▶ TASK GOAL:
Retype each of the entries below word for word, leaving out the pictures.

▶ Dataset entries:
%%
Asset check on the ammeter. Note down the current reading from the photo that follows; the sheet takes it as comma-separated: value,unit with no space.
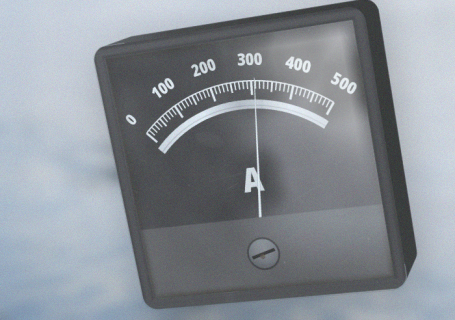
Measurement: 310,A
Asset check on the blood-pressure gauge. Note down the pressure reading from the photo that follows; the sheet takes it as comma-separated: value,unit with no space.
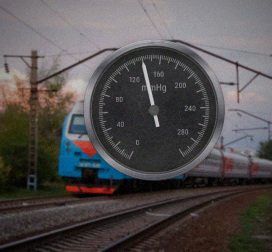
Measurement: 140,mmHg
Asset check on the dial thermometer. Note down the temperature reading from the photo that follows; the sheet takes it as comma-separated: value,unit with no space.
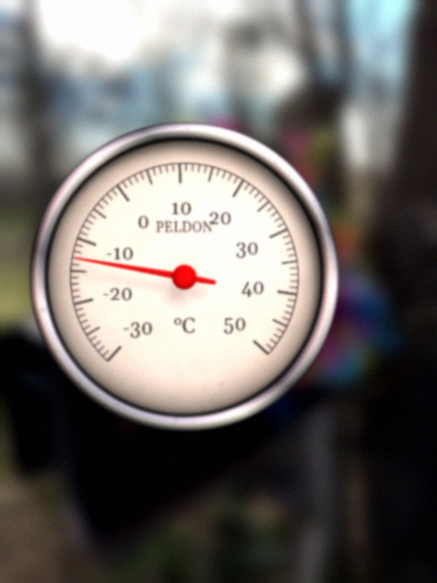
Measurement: -13,°C
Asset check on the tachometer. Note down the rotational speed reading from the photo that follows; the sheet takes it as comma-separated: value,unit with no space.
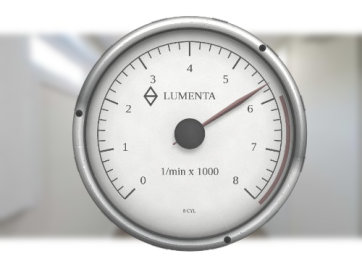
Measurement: 5700,rpm
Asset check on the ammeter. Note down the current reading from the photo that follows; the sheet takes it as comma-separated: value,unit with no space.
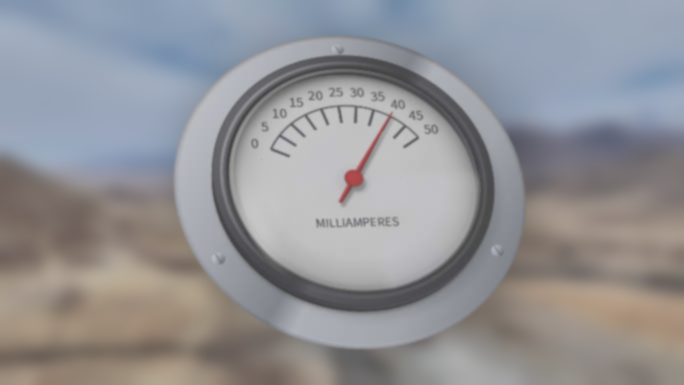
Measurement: 40,mA
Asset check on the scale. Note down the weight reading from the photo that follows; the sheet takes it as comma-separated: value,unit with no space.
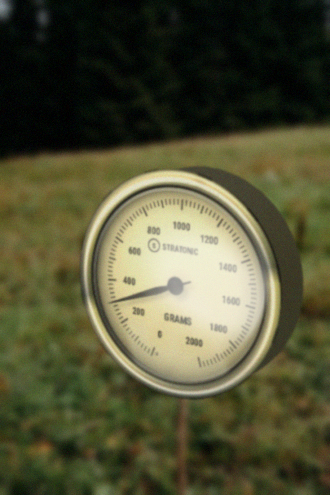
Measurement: 300,g
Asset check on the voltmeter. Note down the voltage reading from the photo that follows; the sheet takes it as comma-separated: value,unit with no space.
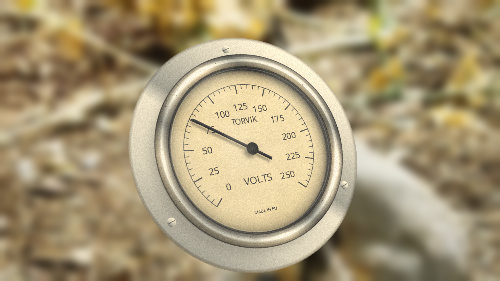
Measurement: 75,V
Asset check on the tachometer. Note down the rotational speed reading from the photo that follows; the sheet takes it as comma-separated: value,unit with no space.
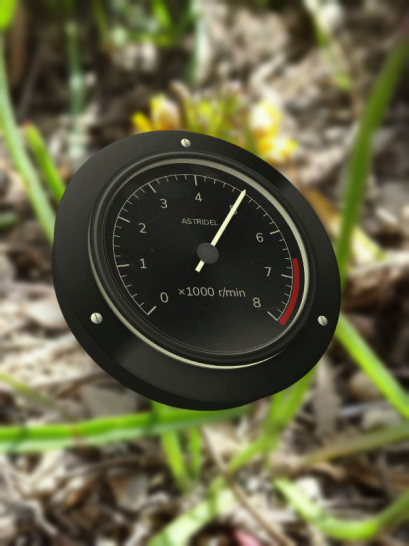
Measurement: 5000,rpm
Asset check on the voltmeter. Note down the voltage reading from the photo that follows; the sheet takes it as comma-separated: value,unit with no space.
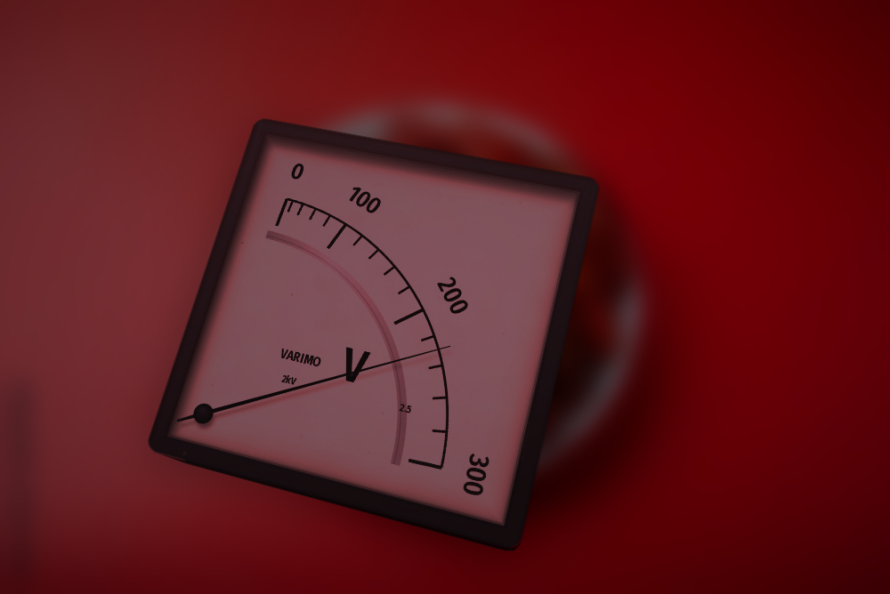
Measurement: 230,V
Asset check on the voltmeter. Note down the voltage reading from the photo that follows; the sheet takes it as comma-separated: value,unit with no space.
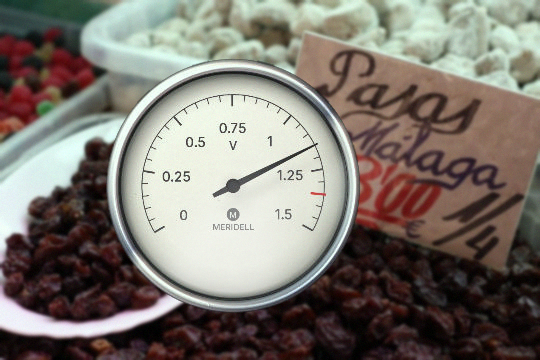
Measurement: 1.15,V
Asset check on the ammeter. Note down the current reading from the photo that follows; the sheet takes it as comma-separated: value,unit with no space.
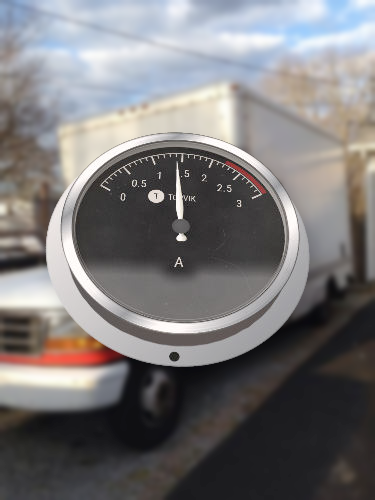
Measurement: 1.4,A
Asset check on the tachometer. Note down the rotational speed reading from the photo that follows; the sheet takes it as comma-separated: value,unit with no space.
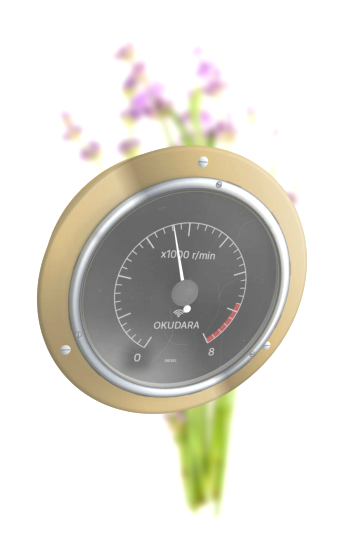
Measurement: 3600,rpm
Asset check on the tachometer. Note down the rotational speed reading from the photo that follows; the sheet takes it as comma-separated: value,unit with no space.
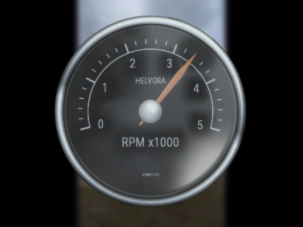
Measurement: 3400,rpm
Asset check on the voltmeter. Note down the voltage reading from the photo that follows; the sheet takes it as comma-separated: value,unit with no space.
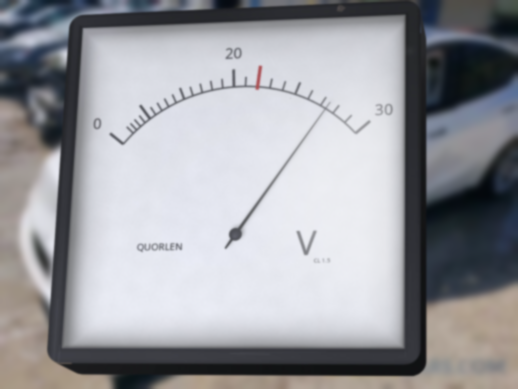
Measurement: 27.5,V
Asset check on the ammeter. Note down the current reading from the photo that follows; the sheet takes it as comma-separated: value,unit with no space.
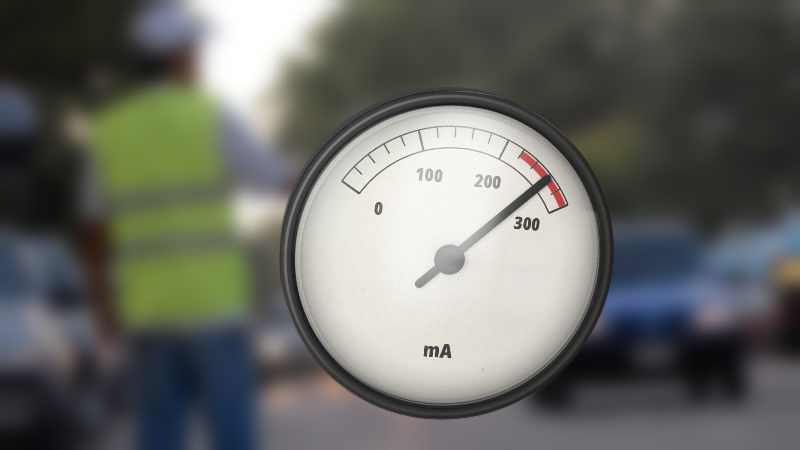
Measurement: 260,mA
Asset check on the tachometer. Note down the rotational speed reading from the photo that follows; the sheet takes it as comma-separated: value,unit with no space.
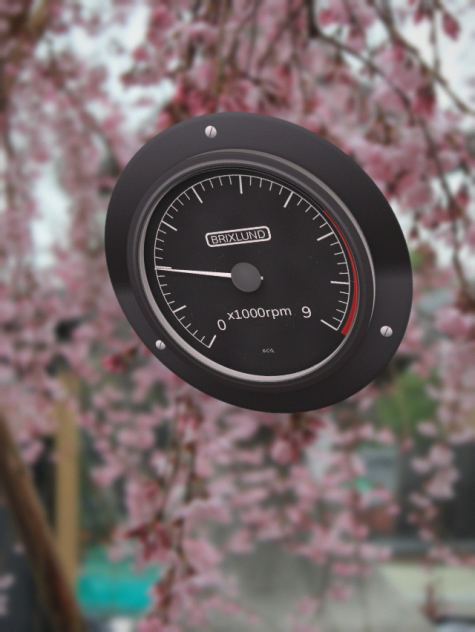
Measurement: 2000,rpm
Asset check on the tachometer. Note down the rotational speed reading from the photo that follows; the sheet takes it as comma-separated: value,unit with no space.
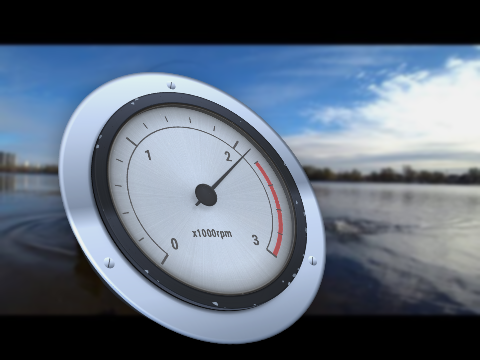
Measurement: 2100,rpm
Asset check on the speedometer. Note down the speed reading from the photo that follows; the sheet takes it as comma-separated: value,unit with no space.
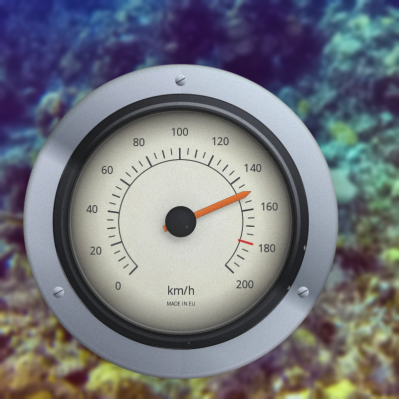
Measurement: 150,km/h
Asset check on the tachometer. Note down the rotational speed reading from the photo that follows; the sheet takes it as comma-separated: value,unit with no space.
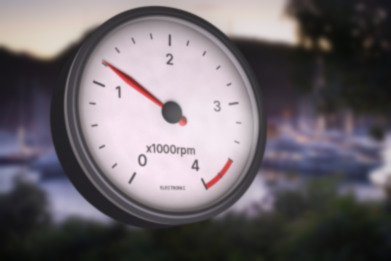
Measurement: 1200,rpm
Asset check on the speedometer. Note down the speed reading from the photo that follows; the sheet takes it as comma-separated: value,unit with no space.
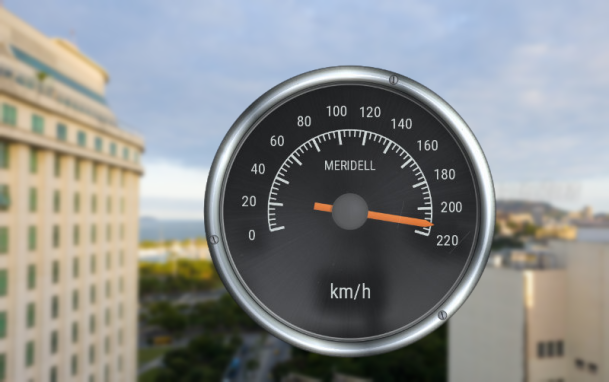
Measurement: 212,km/h
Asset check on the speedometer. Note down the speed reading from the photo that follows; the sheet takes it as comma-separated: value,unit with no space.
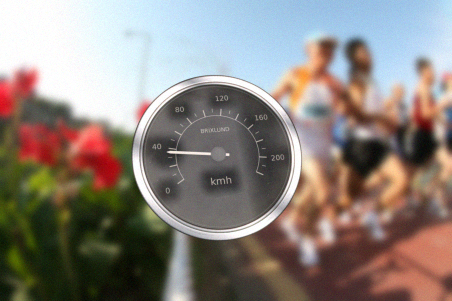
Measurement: 35,km/h
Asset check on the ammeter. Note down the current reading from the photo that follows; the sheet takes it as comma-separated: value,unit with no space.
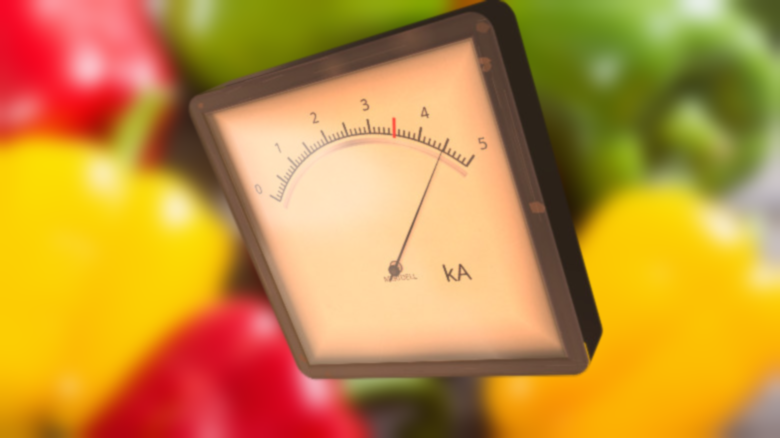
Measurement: 4.5,kA
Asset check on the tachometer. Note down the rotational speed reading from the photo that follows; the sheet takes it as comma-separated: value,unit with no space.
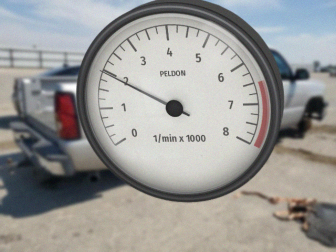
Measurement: 2000,rpm
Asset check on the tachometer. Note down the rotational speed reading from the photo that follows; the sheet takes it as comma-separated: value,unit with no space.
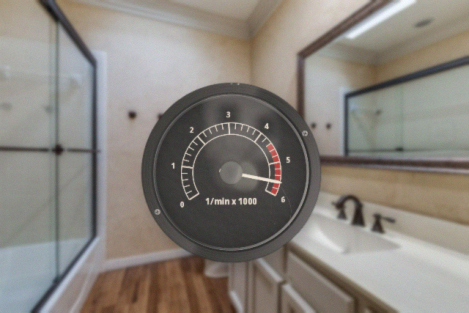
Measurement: 5600,rpm
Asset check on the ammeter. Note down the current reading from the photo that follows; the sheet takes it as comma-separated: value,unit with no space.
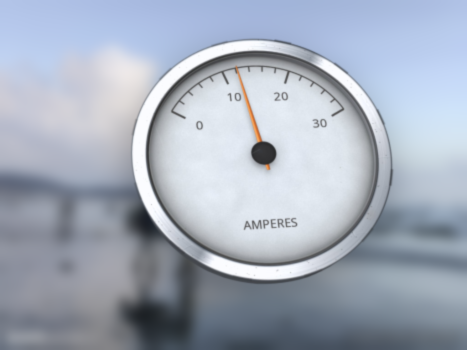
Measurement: 12,A
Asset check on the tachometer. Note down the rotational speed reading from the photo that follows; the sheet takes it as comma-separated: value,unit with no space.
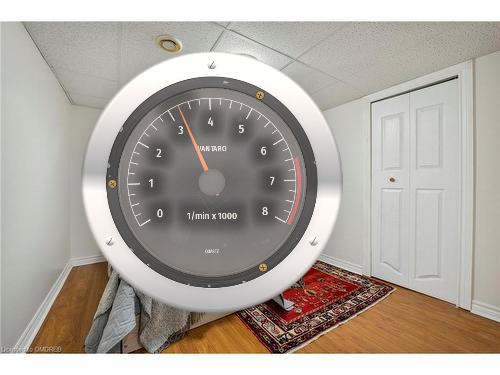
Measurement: 3250,rpm
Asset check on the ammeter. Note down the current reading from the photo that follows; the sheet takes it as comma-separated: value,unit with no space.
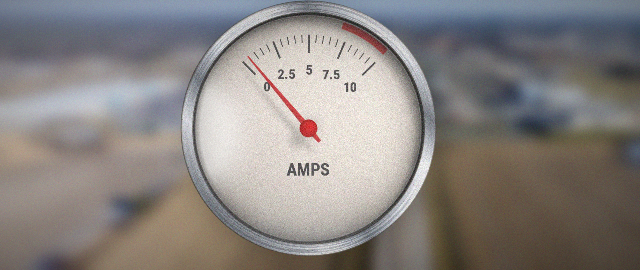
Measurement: 0.5,A
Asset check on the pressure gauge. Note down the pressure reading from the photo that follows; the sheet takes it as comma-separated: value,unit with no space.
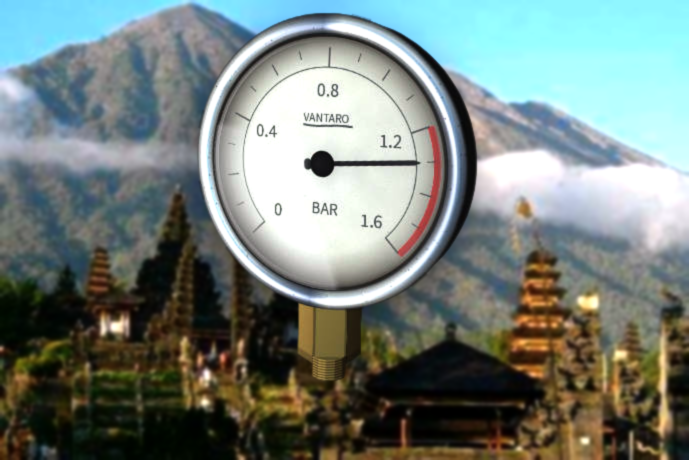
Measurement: 1.3,bar
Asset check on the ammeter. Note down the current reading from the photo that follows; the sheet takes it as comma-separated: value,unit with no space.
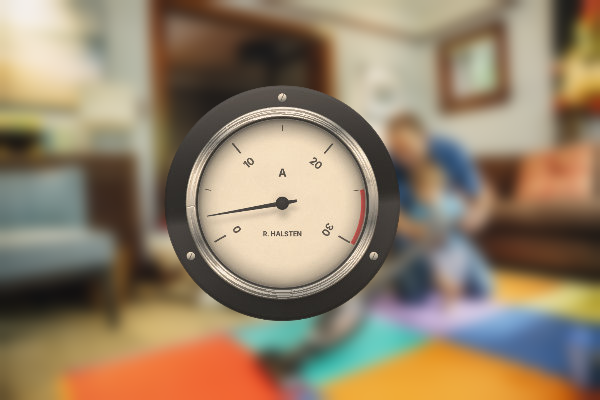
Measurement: 2.5,A
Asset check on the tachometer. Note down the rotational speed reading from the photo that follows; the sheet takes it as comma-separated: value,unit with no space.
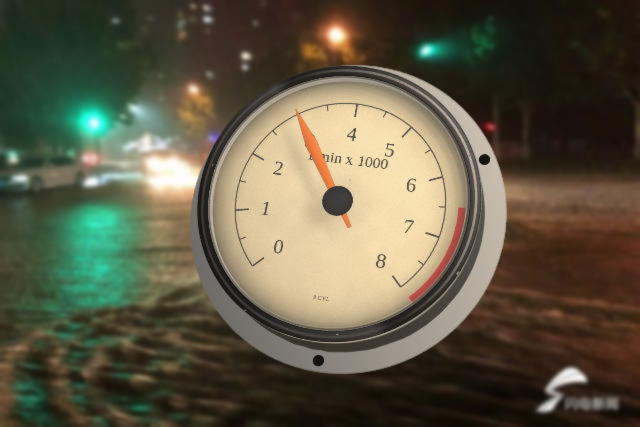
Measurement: 3000,rpm
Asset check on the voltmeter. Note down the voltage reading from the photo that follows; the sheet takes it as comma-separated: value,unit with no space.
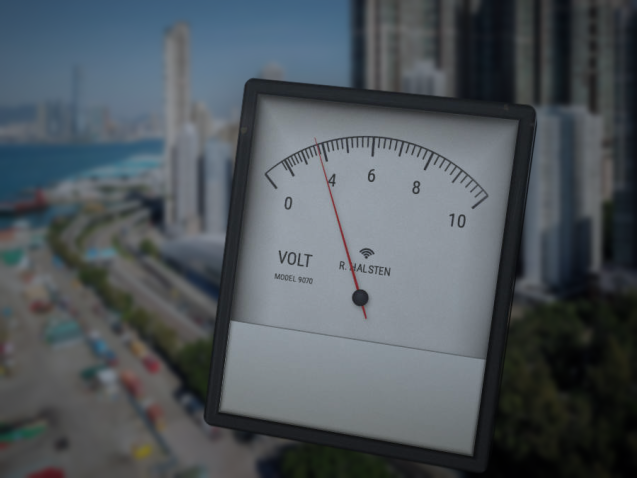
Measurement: 3.8,V
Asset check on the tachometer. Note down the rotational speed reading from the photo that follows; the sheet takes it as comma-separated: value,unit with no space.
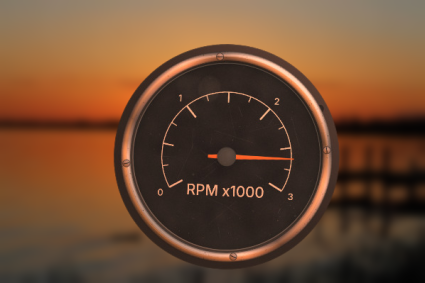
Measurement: 2625,rpm
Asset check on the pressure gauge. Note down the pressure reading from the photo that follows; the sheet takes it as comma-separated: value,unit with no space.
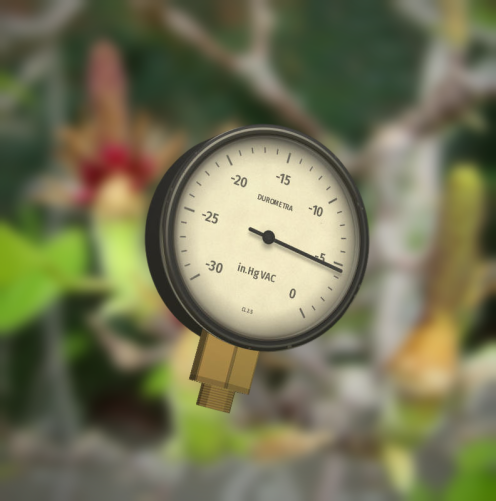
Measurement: -4.5,inHg
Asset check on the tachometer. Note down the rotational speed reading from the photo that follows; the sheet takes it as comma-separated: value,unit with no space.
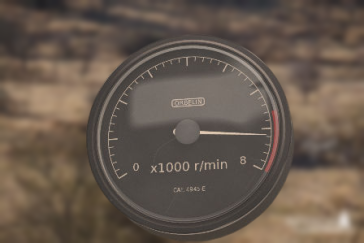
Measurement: 7200,rpm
%%
▶ PROBLEM SOLUTION:
Asset check on the ammeter. Note down the current reading from the photo that follows; the sheet takes it as comma-separated: value,unit with no space.
Measurement: 310,A
Asset check on the blood-pressure gauge. Note down the pressure reading from the photo that follows; the sheet takes it as comma-separated: value,unit with no space.
Measurement: 140,mmHg
Asset check on the dial thermometer. Note down the temperature reading from the photo that follows; the sheet takes it as comma-separated: value,unit with no space.
Measurement: -13,°C
Asset check on the tachometer. Note down the rotational speed reading from the photo that follows; the sheet takes it as comma-separated: value,unit with no space.
Measurement: 5700,rpm
Asset check on the ammeter. Note down the current reading from the photo that follows; the sheet takes it as comma-separated: value,unit with no space.
Measurement: 40,mA
Asset check on the scale. Note down the weight reading from the photo that follows; the sheet takes it as comma-separated: value,unit with no space.
Measurement: 300,g
Asset check on the voltmeter. Note down the voltage reading from the photo that follows; the sheet takes it as comma-separated: value,unit with no space.
Measurement: 75,V
Asset check on the tachometer. Note down the rotational speed reading from the photo that follows; the sheet takes it as comma-separated: value,unit with no space.
Measurement: 5000,rpm
Asset check on the voltmeter. Note down the voltage reading from the photo that follows; the sheet takes it as comma-separated: value,unit with no space.
Measurement: 230,V
Asset check on the voltmeter. Note down the voltage reading from the photo that follows; the sheet takes it as comma-separated: value,unit with no space.
Measurement: 1.15,V
Asset check on the ammeter. Note down the current reading from the photo that follows; the sheet takes it as comma-separated: value,unit with no space.
Measurement: 1.4,A
Asset check on the tachometer. Note down the rotational speed reading from the photo that follows; the sheet takes it as comma-separated: value,unit with no space.
Measurement: 3600,rpm
Asset check on the tachometer. Note down the rotational speed reading from the photo that follows; the sheet takes it as comma-separated: value,unit with no space.
Measurement: 3400,rpm
Asset check on the voltmeter. Note down the voltage reading from the photo that follows; the sheet takes it as comma-separated: value,unit with no space.
Measurement: 27.5,V
Asset check on the ammeter. Note down the current reading from the photo that follows; the sheet takes it as comma-separated: value,unit with no space.
Measurement: 260,mA
Asset check on the tachometer. Note down the rotational speed reading from the photo that follows; the sheet takes it as comma-separated: value,unit with no space.
Measurement: 2000,rpm
Asset check on the tachometer. Note down the rotational speed reading from the photo that follows; the sheet takes it as comma-separated: value,unit with no space.
Measurement: 2100,rpm
Asset check on the speedometer. Note down the speed reading from the photo that follows; the sheet takes it as comma-separated: value,unit with no space.
Measurement: 150,km/h
Asset check on the tachometer. Note down the rotational speed reading from the photo that follows; the sheet takes it as comma-separated: value,unit with no space.
Measurement: 1200,rpm
Asset check on the speedometer. Note down the speed reading from the photo that follows; the sheet takes it as comma-separated: value,unit with no space.
Measurement: 212,km/h
Asset check on the speedometer. Note down the speed reading from the photo that follows; the sheet takes it as comma-separated: value,unit with no space.
Measurement: 35,km/h
Asset check on the ammeter. Note down the current reading from the photo that follows; the sheet takes it as comma-separated: value,unit with no space.
Measurement: 4.5,kA
Asset check on the tachometer. Note down the rotational speed reading from the photo that follows; the sheet takes it as comma-separated: value,unit with no space.
Measurement: 2000,rpm
Asset check on the tachometer. Note down the rotational speed reading from the photo that follows; the sheet takes it as comma-separated: value,unit with no space.
Measurement: 5600,rpm
Asset check on the ammeter. Note down the current reading from the photo that follows; the sheet takes it as comma-separated: value,unit with no space.
Measurement: 12,A
Asset check on the tachometer. Note down the rotational speed reading from the photo that follows; the sheet takes it as comma-separated: value,unit with no space.
Measurement: 3250,rpm
Asset check on the ammeter. Note down the current reading from the photo that follows; the sheet takes it as comma-separated: value,unit with no space.
Measurement: 0.5,A
Asset check on the pressure gauge. Note down the pressure reading from the photo that follows; the sheet takes it as comma-separated: value,unit with no space.
Measurement: 1.3,bar
Asset check on the ammeter. Note down the current reading from the photo that follows; the sheet takes it as comma-separated: value,unit with no space.
Measurement: 2.5,A
Asset check on the tachometer. Note down the rotational speed reading from the photo that follows; the sheet takes it as comma-separated: value,unit with no space.
Measurement: 3000,rpm
Asset check on the voltmeter. Note down the voltage reading from the photo that follows; the sheet takes it as comma-separated: value,unit with no space.
Measurement: 3.8,V
Asset check on the tachometer. Note down the rotational speed reading from the photo that follows; the sheet takes it as comma-separated: value,unit with no space.
Measurement: 2625,rpm
Asset check on the pressure gauge. Note down the pressure reading from the photo that follows; the sheet takes it as comma-separated: value,unit with no space.
Measurement: -4.5,inHg
Asset check on the tachometer. Note down the rotational speed reading from the photo that follows; the sheet takes it as comma-separated: value,unit with no space.
Measurement: 7200,rpm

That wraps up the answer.